I’m 37. I’ve known women lawyers since I was 16. I have seen women lawyers on TV since I was 12. Women judges are not uncommon in my liberal state. I came in thinking it would be hard in the way that many careers are (work, study, stress) but not really expecting there would be much notable sexism. Had I known, maybe I would have gone the school principal/ nurse etc. route? I think that is the difference.

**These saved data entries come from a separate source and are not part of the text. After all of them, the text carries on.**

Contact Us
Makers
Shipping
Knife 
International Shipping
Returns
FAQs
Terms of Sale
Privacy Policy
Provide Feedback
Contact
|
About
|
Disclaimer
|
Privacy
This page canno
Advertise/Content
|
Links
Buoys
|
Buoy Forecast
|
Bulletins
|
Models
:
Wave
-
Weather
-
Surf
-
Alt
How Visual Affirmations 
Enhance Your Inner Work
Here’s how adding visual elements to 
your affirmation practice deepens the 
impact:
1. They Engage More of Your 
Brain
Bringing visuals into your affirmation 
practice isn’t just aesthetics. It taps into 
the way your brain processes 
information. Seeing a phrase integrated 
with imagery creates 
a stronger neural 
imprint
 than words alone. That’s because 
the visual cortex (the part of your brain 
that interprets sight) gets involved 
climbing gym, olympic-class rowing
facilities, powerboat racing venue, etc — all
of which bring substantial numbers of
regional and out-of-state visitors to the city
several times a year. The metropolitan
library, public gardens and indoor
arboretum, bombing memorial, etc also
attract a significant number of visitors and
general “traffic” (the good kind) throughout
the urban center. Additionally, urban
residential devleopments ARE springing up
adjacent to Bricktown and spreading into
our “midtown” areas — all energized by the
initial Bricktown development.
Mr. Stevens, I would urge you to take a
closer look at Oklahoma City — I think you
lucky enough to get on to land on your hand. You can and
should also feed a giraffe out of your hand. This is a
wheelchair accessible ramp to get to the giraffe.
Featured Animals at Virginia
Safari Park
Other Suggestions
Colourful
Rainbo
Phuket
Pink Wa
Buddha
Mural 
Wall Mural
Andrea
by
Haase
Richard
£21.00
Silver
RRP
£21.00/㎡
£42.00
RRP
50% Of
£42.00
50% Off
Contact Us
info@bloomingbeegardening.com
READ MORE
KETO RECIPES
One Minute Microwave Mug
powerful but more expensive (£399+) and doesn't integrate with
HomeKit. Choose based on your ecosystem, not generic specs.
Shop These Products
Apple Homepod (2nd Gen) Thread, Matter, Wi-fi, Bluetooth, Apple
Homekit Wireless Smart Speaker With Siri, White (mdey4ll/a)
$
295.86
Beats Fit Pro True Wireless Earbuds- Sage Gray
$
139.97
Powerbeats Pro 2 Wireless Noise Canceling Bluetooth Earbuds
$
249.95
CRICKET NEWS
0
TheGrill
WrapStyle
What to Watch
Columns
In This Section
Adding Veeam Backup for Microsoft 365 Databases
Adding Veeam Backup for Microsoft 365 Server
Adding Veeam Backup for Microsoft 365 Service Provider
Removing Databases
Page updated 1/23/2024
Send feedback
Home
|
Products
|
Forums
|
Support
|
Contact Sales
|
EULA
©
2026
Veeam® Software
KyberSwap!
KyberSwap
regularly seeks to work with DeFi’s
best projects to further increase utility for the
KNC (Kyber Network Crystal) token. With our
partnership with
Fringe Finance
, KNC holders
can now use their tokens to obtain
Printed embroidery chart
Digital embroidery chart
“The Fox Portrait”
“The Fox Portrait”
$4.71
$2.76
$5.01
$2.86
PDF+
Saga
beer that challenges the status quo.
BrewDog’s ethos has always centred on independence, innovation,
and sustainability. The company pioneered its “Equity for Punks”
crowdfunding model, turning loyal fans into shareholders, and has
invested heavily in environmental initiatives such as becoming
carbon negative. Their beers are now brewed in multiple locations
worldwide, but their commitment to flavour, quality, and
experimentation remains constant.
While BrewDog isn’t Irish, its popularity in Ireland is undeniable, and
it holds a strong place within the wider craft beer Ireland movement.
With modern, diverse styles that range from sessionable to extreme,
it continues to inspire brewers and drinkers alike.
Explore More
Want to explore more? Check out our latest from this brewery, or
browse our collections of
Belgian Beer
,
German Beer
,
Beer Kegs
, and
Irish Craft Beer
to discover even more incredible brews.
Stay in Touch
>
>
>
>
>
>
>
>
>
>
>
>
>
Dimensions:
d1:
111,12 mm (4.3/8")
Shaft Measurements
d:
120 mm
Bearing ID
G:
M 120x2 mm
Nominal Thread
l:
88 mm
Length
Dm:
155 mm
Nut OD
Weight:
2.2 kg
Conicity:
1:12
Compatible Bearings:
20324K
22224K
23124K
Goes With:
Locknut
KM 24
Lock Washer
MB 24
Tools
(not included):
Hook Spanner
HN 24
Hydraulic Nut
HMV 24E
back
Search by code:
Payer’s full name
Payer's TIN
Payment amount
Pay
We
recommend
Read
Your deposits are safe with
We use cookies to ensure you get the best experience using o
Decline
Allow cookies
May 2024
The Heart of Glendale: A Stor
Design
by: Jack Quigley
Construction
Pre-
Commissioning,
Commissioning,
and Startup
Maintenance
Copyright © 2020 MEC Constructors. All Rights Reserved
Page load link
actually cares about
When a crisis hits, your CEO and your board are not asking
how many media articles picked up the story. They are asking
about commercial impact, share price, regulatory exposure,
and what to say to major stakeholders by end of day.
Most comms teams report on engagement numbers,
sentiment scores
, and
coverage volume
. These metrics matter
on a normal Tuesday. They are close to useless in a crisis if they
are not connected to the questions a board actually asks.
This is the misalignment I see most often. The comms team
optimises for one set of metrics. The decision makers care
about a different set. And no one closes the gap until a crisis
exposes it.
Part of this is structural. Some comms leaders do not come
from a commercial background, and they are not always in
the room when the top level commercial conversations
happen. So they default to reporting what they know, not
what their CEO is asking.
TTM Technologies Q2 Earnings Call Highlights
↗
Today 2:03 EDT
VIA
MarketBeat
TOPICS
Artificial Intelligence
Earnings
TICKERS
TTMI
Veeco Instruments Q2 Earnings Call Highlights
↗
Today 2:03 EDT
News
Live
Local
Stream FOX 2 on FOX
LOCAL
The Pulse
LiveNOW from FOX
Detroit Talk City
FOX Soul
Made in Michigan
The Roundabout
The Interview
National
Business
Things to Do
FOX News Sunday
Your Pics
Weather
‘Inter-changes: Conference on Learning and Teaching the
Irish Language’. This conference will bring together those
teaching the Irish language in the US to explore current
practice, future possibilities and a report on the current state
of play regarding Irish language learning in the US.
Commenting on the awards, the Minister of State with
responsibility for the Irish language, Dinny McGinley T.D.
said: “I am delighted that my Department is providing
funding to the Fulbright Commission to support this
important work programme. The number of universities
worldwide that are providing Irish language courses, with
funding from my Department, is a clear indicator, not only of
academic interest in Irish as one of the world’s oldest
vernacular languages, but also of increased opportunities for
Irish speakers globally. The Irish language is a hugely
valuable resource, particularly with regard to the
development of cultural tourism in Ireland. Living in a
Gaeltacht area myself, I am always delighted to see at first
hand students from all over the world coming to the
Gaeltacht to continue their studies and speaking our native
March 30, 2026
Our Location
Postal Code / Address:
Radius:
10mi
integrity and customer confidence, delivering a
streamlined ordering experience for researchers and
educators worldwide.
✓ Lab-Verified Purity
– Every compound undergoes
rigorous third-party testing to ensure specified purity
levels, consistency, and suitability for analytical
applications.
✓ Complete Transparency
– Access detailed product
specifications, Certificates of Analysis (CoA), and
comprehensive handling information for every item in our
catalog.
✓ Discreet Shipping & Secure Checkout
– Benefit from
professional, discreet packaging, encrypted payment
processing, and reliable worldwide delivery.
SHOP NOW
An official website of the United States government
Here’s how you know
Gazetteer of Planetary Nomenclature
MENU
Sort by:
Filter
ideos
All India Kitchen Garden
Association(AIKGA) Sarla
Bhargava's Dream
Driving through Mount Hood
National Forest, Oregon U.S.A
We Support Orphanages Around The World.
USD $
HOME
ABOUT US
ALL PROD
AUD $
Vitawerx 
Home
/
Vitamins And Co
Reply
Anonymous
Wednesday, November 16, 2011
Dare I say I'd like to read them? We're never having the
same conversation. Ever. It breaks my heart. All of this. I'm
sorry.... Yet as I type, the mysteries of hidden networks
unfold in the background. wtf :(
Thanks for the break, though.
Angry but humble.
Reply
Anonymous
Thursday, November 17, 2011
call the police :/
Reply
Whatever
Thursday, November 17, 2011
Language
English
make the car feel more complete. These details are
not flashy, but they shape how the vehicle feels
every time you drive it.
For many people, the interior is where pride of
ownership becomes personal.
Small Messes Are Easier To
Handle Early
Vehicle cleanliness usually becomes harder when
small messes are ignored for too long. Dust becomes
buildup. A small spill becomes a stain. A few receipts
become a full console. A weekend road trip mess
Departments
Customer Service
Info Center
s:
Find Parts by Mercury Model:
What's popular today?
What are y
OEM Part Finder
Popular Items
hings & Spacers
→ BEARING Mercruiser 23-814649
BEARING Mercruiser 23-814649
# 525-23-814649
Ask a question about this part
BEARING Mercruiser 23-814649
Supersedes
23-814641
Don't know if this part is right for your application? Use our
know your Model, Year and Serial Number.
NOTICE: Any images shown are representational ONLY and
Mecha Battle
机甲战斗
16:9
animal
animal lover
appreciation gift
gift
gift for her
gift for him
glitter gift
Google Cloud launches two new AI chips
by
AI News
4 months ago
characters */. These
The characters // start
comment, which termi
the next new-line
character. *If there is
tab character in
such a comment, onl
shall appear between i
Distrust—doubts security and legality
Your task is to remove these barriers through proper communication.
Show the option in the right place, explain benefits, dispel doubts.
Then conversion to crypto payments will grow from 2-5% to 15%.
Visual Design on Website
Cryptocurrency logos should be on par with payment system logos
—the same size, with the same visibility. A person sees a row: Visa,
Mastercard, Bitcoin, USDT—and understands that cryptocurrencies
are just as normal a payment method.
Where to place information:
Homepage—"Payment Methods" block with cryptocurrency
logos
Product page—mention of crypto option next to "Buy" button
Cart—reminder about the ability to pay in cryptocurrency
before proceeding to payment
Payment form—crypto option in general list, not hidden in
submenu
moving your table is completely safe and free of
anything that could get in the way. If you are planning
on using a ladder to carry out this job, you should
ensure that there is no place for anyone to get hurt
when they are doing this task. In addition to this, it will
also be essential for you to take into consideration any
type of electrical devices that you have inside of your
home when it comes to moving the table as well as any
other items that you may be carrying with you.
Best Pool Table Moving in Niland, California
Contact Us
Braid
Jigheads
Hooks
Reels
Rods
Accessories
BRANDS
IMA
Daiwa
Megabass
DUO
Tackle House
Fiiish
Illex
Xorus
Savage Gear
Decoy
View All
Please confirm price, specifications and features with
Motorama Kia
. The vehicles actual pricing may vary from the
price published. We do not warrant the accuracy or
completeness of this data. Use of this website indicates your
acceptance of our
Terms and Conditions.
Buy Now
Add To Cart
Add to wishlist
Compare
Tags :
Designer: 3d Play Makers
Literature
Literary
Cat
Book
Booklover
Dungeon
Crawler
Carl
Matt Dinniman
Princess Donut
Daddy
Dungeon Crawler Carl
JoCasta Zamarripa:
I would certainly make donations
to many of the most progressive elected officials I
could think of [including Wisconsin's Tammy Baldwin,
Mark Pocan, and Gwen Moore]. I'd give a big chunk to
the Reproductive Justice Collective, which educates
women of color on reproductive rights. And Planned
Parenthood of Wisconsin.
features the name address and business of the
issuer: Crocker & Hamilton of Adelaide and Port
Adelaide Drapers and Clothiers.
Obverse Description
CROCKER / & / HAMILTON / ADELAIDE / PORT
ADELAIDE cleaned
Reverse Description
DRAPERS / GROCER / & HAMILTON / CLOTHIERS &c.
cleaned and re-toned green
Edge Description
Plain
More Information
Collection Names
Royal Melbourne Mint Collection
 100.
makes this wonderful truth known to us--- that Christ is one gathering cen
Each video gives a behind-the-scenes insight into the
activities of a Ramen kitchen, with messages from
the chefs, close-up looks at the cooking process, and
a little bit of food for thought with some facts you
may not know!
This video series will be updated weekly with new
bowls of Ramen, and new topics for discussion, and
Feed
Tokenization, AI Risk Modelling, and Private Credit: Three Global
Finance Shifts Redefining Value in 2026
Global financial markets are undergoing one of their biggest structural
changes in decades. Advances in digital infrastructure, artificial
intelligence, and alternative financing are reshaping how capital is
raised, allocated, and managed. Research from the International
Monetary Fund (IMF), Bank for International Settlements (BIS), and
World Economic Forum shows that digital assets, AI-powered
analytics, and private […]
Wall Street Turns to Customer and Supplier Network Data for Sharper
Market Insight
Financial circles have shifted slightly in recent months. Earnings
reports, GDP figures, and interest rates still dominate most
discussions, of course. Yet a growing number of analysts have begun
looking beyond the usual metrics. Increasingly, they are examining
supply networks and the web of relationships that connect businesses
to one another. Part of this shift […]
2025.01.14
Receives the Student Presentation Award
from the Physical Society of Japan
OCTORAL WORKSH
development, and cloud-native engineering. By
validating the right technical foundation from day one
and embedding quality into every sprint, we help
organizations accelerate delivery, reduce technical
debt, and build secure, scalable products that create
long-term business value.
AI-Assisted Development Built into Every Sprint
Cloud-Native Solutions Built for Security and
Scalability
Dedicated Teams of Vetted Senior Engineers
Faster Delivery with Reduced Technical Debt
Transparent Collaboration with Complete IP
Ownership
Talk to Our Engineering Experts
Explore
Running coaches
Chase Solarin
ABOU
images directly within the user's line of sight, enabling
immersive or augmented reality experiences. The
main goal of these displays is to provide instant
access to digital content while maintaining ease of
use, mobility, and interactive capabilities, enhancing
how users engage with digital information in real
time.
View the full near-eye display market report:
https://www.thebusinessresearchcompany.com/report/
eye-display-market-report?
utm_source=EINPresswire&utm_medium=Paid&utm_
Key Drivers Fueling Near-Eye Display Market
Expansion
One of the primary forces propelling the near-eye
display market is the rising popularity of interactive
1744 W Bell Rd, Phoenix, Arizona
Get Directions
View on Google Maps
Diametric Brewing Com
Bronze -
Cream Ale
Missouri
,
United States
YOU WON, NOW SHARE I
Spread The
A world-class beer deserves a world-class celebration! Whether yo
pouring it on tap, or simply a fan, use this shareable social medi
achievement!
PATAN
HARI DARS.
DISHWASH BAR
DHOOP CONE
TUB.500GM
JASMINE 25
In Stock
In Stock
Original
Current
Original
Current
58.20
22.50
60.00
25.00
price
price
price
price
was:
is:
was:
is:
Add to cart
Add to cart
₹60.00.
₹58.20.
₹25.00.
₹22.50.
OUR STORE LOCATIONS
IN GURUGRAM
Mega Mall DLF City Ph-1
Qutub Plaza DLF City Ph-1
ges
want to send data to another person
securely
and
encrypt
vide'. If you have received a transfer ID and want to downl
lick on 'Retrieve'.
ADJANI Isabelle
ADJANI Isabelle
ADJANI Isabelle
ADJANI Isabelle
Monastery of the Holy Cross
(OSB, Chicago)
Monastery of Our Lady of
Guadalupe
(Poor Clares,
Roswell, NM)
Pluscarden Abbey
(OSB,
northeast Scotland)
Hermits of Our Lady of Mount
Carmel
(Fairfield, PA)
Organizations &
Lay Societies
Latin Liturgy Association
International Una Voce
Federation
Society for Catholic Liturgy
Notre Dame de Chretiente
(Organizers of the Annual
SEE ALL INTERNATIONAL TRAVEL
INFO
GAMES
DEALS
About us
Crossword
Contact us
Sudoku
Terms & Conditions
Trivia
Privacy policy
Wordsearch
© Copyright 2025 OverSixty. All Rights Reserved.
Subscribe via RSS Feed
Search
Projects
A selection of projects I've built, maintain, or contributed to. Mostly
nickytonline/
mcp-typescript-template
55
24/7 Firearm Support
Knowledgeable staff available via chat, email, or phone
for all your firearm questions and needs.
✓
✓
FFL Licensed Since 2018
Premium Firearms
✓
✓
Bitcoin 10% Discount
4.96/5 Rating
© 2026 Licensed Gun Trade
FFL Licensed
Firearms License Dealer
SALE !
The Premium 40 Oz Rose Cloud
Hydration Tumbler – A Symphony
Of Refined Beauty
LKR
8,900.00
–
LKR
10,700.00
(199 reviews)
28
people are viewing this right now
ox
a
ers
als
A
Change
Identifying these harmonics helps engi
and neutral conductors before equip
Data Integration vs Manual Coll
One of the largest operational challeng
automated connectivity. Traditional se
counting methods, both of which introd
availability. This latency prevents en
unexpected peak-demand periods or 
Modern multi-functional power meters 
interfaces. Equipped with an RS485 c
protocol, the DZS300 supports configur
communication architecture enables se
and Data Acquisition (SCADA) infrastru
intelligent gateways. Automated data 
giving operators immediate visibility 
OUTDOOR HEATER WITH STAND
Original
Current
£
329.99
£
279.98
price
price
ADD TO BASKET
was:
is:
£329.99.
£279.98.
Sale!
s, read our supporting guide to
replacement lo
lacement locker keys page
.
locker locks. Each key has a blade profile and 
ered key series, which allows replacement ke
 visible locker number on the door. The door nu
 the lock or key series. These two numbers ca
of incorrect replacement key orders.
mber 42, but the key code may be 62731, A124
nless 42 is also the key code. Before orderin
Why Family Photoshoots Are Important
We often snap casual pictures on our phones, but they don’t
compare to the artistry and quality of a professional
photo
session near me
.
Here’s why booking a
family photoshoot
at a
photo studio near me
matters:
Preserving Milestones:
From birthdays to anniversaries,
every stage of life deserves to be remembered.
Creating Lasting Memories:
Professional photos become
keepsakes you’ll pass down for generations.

I also think, though, that this happens/ has happened to a lot of women my age in other fields as well. The real world was very different from school and internships etc. And it isn’t obvious at first. It was harder before, but you knew you were in for it. Now, it is easier, but you feel like you are crazy 30% of the time because no one prepared you for it.
LeLe Fitch
Through the ‘90s at least it could be unbelievably hard, depending on one’s circumstances. I was older – 38 – when entering small law firm work as a law clerk while going to law school at night. Later – after bar passage – left for big law elsewhere, knowing I was giving up small town – & small firm – advantages, but bettered my type of work and work/life balance. Bottom line: it wasn’t ever easy! Often brutal! No overall regrets though – is life ever easy for women who depend on themselves?
Eek
I agree with this. I did not ever really consider that I was signing up to be a “female lawyer.” It wasn’t that I thought about the idea and rejected it, it just wasn’t even in my frame of reference. Now that perspective seems so incredibly naive because my gender has been an issue almost every single day of my career.
Cornellian
“..perspective seems so incredibly naive because my gender has been an issue almost every single day of my career” hits it right on the head.
Maureen
Gen X in BigLaw here. Here’s my lawyerly answer… it depends. BigLaw was and continues to be very, very hard. I wouldn’t be here if I hadn’t lateralled in as a mid-level partner from a small firm. I’ve been a parent as long as I’ve been a lawyer (20 years). 20 years ago women attorneys in positions of authority were still a novelty. This is no longer the case. The great news is, compared to 20 years ago, lady lawyers are much more visible as judges, lead counsel, in-house lawyers, ABA leadership, politicians. Representation is a so important. Firms realize mother attorneys can be and often are top performers. That said, in the non-profit and government sectors, I think it’s easier. I see far more women advancing to the top (US Attorneys, prosecutors, appellate specialists, GC roles) because they don’t have to compete for bus dev dollars.